_Written task 1:_
Print the portion of the house planner forum thread that starts with "## New leaf" and goes on through "on Colors! 3D.", word for word.
[start of Supplied passage]
# Animal Crossing New Leaf Isometric House Planner!



## SodaDog (May 16, 2013)

I made this myself.
The RED dots Lead to the SECOND FLOOR.
The *BLUE dots* lead to the BASEMENT.
The Grey rectangles are the room exits or the landings.

Here is an Example





SSorry for the huge image.....
DOWNLOAD: http://efshare.com/?s=BY97R7


----------



## Jinglefruit (May 16, 2013)

Good idea for people who want to plan their home design out. - Though I normally just chuck stuff about and see how it unfolds.

Just want to point out the side rooms attach on the second and third square up (and I'm pretty sure you don't get a choice), not the first and second. - so items placed in the corners of the room aren't in the way of the entrance.


----------



## Sleepy (May 16, 2013)

You put a lot of work into this, nice! Seems very organized. I agree with the above post, I find it fun just to throw stuff out there and see what works. But that is a really cool planner, could be extremely useful. Good luck with your house!


----------



## New leaf 180 (May 16, 2013)

I going to use the remake color furniture as well because the colors are top notch amazing!!


----------



## Nooblord (May 16, 2013)

Lol, I already designed most of my rooms on Colors! 3D.


----------



## Pokeking (May 16, 2013)

I was doing the same on lined paper at lunch and excel at home. There are a couple of characters that I swapped out furniture groupings.


----------



## CHR:)S (May 16, 2013)

cool thank u!!!!


----------



## SodaDog (May 17, 2013)

Jinglefruit said:


> Good idea for people who want to plan their home design out. - Though I normally just chuck stuff about and see how it unfolds.
> 
> Just want to point out the side rooms attach on the second and third square up (and I'm pretty sure you don't get a choice), not the first and second. - so items placed in the corners of the room aren't in the way of the entrance.



Thanks for the advice, it took forever to do!


----------



## WeiMoote (May 17, 2013)

I couldn't download it...


----------
[end of Supplied passage]
[start of Data entries]
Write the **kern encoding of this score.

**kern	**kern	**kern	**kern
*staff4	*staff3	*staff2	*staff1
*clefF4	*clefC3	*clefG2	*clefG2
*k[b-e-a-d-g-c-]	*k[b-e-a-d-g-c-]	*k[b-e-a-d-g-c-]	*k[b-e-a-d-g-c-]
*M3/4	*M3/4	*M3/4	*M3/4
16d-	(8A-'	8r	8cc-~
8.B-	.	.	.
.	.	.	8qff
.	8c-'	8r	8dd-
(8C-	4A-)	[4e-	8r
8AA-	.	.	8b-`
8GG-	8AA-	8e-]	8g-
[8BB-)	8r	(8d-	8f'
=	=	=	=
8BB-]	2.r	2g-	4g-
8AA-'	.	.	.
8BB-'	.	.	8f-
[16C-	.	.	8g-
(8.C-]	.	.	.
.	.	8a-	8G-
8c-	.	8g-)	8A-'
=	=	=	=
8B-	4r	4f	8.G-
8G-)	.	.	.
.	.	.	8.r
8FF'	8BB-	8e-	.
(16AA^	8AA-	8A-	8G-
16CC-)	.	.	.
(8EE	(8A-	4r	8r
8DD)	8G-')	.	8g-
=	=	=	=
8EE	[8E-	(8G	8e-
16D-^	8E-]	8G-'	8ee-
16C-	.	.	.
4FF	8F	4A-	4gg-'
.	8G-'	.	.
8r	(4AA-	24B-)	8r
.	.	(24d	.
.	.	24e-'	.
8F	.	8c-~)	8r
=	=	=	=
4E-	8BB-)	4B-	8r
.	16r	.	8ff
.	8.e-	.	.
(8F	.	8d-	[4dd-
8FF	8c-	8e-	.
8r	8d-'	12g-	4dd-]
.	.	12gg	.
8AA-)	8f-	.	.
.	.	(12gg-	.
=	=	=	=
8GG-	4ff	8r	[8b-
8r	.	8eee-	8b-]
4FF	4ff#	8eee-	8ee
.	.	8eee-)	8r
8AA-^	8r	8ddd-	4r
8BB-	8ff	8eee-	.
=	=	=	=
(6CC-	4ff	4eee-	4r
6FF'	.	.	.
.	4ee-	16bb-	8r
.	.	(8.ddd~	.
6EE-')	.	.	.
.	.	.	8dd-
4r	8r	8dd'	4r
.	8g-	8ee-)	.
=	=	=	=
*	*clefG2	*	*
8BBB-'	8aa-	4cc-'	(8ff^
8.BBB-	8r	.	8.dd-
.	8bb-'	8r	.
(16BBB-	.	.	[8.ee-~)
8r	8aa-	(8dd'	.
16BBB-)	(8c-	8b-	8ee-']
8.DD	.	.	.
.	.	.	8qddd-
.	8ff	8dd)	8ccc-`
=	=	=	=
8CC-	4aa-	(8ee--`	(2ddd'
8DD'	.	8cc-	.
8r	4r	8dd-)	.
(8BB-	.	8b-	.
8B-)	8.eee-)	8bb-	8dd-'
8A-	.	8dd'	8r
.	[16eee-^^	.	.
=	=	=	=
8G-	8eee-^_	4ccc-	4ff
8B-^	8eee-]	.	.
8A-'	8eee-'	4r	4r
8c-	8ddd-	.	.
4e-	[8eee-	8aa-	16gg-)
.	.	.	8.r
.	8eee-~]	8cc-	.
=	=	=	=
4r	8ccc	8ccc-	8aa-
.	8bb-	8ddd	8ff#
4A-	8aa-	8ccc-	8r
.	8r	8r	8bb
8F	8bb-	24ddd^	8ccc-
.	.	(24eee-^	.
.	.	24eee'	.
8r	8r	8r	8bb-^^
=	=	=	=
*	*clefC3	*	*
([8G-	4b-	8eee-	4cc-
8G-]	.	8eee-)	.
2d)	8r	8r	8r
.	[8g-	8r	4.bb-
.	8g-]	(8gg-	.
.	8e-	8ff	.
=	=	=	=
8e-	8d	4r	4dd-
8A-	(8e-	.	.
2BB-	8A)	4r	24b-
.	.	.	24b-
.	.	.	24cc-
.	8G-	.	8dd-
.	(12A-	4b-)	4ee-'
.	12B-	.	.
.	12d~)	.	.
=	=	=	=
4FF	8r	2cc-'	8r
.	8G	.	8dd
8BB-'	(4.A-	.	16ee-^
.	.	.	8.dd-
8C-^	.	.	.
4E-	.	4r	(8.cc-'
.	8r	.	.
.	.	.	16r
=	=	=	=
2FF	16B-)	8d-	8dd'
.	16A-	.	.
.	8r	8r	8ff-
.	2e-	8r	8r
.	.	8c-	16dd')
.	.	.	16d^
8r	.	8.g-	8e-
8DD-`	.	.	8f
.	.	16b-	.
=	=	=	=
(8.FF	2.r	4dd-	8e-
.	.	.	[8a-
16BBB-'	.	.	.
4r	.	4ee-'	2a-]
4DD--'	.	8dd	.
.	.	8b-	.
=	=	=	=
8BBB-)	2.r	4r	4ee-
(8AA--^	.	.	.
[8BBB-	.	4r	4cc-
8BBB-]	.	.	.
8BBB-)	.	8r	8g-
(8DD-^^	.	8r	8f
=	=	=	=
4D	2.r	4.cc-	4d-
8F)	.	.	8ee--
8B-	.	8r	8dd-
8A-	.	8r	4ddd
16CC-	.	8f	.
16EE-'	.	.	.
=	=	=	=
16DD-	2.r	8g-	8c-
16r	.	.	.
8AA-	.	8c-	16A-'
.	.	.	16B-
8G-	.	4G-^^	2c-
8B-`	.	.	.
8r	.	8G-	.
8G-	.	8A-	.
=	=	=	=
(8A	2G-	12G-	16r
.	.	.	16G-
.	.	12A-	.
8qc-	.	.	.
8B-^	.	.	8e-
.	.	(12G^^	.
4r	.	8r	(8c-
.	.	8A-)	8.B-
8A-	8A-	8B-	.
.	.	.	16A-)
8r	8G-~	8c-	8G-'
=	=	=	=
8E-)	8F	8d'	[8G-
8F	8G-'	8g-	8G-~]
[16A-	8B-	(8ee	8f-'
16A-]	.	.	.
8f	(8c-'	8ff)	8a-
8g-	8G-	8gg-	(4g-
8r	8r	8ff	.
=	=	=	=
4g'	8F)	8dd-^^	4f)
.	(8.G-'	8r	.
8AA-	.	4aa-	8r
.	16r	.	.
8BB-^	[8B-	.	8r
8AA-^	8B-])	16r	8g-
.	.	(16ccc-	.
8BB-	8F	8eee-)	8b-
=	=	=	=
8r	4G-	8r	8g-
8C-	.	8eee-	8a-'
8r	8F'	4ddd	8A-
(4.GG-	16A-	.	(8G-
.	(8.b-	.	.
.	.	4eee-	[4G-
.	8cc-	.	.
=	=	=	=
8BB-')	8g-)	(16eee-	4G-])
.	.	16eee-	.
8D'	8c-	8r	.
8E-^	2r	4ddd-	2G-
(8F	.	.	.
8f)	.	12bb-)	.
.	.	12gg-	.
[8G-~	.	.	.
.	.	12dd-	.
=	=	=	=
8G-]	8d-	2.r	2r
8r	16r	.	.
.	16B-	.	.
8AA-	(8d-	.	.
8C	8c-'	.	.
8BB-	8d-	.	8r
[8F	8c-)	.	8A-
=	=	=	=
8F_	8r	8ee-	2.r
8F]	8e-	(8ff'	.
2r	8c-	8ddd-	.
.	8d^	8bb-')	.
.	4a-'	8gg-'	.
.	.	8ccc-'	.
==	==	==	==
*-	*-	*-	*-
[end of Data entries]
_Written task 2:_
Identify every line in the rows above that contains the string "kern", matching case, and copy each of those lines in full.

_Correct result 1:_
## New leaf 180 (May 16, 2013)

I going to use the remake color furniture as well because the colors are top notch amazing!!


----------



## Nooblord (May 16, 2013)

Lol, I already designed most of my rooms on Colors! 3D.

_Correct result 2:_
Write the **kern encoding of this score.
**kern	**kern	**kern	**kern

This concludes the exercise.